Demand Support MatrixRRRI am sharing something that I found very useful when assessing a demanding situation I found myself in.  I continue to use this and hope you find value. Let’s start by looking at degrees of demand.  Of course this is not the classical economics use of the word demand as it relates to supply; here we are talking about the amount of demand that is placed on us in a give situation.  This is then overlaid with the amount of support we are given to manage that demand.   In my Demand-Support Matrix the vertical axis is “demand” with a low demand situation below and high demand above.  Keep in mind that this is a continuum, it is not either/or but a matter of degree.

If we look at jobs like delivering newspapers or flyers, I characterize this as low demand.  There obviously is some level of expectation that the piece will be delivered and in a reasonably timely fashion but this is not extremely demanding.  Often a daily newspaper has a performance standard for delivery, such as delivered by 6:00am.  That is the promise in my community but the fellow that delivers the paper on my street hasn’t met that standard in many years.  I no longer have the paper delivered but I see him while I am out walking my dog.  It’s the same time every day and he’s delivering to my neighbours well past the delivery standard.  My point is that there is a standard in place but not much is done to enforce the standard clearly a low demand situation.

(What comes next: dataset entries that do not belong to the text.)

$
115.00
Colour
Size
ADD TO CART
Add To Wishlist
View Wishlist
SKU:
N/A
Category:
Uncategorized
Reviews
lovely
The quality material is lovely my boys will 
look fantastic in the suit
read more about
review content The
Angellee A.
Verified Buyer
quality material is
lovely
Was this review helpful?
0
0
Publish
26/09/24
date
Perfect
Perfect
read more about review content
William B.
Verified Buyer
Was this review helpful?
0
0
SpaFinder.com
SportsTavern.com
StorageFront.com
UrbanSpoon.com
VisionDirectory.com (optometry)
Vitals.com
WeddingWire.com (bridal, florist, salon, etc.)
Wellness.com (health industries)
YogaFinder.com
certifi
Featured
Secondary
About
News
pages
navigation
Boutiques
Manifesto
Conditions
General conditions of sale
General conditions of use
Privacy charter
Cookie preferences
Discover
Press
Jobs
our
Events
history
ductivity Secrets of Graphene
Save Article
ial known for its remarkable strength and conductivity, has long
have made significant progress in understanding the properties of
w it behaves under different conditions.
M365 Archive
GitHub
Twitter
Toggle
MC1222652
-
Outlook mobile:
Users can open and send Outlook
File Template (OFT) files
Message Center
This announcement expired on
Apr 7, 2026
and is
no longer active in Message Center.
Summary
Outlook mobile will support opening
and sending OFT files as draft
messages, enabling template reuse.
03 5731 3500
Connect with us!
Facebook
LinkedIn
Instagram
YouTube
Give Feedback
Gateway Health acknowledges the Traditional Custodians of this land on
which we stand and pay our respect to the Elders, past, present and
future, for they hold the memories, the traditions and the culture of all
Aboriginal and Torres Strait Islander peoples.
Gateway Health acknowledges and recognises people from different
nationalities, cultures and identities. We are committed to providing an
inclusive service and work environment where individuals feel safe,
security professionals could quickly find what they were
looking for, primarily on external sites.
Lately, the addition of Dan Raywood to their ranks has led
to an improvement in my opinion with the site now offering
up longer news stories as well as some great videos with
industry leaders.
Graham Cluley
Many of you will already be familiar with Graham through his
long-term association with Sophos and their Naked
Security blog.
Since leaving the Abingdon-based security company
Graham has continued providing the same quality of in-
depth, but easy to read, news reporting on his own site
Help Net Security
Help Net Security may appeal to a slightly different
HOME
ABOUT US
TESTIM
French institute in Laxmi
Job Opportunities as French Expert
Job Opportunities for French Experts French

When we think of high demand situations some of the classics are air traffic control, bomb disposal, and hostage negotiation.  First responders are often in demanding situations.  The situations most people find themselves in and the ones I’m addressing, are not situations where lives are in the balance but situations where you face demands placed on you by others.  A supervisor is put in charge of an under performing team and given the task of turning it around.  A sales person is given a territory and an aggressive budget to achieve. An athlete is given a performance goal in order to remain with her team.

Being in a demanding situation by itself is not a problem.  The amount of support you have is what can make a demanding situation more or less stressful.  Let’s look at the matrix when we add the support axis, with low support to the left and high support to the right we have four quadrants.  I maintain if you have high support when you are in a high demand situation you can achieve a great deal.  When you are in a high demand situation with little or no support you have a problem.

What do you do?  You have some options.  You can continuing in the situation with a new understanding.  Sometimes understanding a situation helps you frame it in a way that makes it tolerable.  Perhaps the goal is achievable and the rewards great.  Option two is to try and adjust the situation.  It is a matter of adjusting demand downward or increasing support.  The third option is to look for a different challenge.  Good luck, let me know if this is working for you.